- Nuclear for Climate says countries have right to choose nuclear as climate solution
- Four prominent climate scientists call nuclear “only viable path forward” to decarbonization (WNN related report)
- OECD NEA says nuclear the only “firmly dispatchable” carbon-free baseload source
Dec. 3, 2015 (NEI) —As leaders from most of the world’s nations gathered at the COP21 climate talks in Paris this week, several organizations have spoken out on how nuclear energy must play a significant role in reducing the emissions of greenhouse gases from one of its larger sources globally—the electricity sector.
The United Nations Intergovernmental Panel on Climate Change (IPCC) has called for 80 percent of global electricity to be produced from low-carbon sources by 2050—compared with only 30 percent today—to minimize the threat of global warming.

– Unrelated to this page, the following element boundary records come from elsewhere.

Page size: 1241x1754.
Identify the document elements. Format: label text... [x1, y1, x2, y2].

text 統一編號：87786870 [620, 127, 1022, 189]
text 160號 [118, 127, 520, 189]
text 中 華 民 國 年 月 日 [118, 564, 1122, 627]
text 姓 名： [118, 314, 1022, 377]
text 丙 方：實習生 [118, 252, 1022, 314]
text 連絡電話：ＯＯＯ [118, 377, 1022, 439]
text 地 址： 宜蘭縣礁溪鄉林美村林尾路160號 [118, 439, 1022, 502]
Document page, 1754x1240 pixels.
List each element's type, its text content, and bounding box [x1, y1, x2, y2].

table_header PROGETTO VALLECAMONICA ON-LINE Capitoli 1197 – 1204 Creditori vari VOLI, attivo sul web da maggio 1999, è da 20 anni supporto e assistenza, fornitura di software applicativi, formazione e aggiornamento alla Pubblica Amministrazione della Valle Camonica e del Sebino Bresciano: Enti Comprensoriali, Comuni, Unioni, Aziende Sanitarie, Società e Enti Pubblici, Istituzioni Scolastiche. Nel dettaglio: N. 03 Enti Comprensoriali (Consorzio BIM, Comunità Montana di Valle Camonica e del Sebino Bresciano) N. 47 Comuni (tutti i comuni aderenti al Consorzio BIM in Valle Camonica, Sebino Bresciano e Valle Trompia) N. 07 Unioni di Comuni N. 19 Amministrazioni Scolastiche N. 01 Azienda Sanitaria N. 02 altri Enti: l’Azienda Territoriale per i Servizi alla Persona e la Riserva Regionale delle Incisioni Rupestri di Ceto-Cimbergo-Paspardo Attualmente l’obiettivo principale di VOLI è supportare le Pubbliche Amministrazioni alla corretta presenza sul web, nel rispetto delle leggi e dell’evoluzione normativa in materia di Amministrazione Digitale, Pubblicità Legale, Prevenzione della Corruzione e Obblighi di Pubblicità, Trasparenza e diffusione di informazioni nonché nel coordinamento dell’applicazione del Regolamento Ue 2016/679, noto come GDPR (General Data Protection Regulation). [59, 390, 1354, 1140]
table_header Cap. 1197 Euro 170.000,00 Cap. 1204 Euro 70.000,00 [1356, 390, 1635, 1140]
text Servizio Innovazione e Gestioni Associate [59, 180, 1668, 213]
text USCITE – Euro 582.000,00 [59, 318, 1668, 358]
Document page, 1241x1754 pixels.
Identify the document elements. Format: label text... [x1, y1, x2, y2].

The IPCC also has recognized that emissions from nuclear power plants are two orders of magnitude lower than those of fossil-fueled electricity generation.
The global nuclear energy industry agrees that a significant expansion of nuclear energy is needed for the world to meet these goals.
Nuclear for Climate, a grassroots organization bringing together more than 140 nuclear societies and associations including the American Nuclear Society, has published a position paper, “Nuclear Power is Part of the Solution for Fighting Climate Change.”
It urges negotiators at the Paris climate talks to develop “an achievable agreement” that ensures countries have the right to choose nuclear energy to reduce greenhouse gas emissions while meeting their energy and development objectives.
The paper says the world needs to take urgent steps toward reducing greenhouse gas emissions, and that nuclear energy is a proven low-carbon option, available today.
The European Union’s nuclear trade body, Foratom, welcomed the Nuclear for Climate paper. Foratom Director-General Jean-Pol Poncelet said nuclear energy will be represented at the COP21 talks through Nuclear for Climate.
Four of the world’s leading climate and energy experts, speaking at COP21 this week, urged countries’ negotiators to recognize the “unprecedented moral challenge” that the threat of climate change represents and that nuclear energy is “the only viable path forward” to the needed rapid decarbonization of the world’s energy systems.
- James Hansen of Columbia University’s Earth Institute and formerly of NASA;
- Ken Caldeira, senior scientist at the Carnegie Institution’s Department of Global Ecology;
- Kerry Emanuel, professor of atmospheric science at the Massachusetts Institute of Technology; and
- Tom Wigley, a climate scientist at Australia’s University of Adelaide and the National Center for Atmospheric Research,
The experts explained the urgency of deploying new nuclear plants worldwide in a Nov. 3 news conference at COP 21 (see archived video clip from the World Nuclear Association).
“Nuclear power, particularly next-generation nuclear power with a closed fuel cycle (where spent fuel is reprocessed), is uniquely scalable, and environmentally advantageous. Over the past 50 years, nuclear power stations—by offsetting fossil fuel combustion—have avoided the emission of an estimated 60 billion tons of carbon dioxide. Nuclear energy can power whole civilizations, and produce waste streams that are trivial compared to the waste produced by fossil fuel combustion,” they said in a related op-ed in the U.K. Guardian.
“To solve the climate problem, policy must be based on facts and not on prejudice. … Throwing tools such as nuclear out of the box constrains humanity’s options and makes climate mitigation more likely to fail. We urge an all-of-the-above approach that includes increased investment in renewables combined with an accelerated deployment of new nuclear reactors.”
Other expert organizations have weighed in on the issue recently.
The Organization for Economic Cooperation and Development’s Nuclear Energy Agency said in its recent report, “Nuclear Energy: Combating Climate Change,” that there are only two options— nuclear power and renewable energy sources—to decarbonize the electricity sector. Of those two options, only nuclear provides “firmly dispatchable” baseload electricity.
The variability of wind and solar renewables requires flexible backup, frequently provided by carbon-intensive power plants.
The International Energy Agency’s World Energy Outlook 2015 said governments should recognize the certainty of supply, reliability and predictability that nuclear energy sources offer, and provide incentives and financing certainty for “all types of low-carbon solutions.” The report noted that 72 gigawatts of nuclear capacity were under construction worldwide in 2014. Almost 40 countries are considering developing their first nuclear power plants.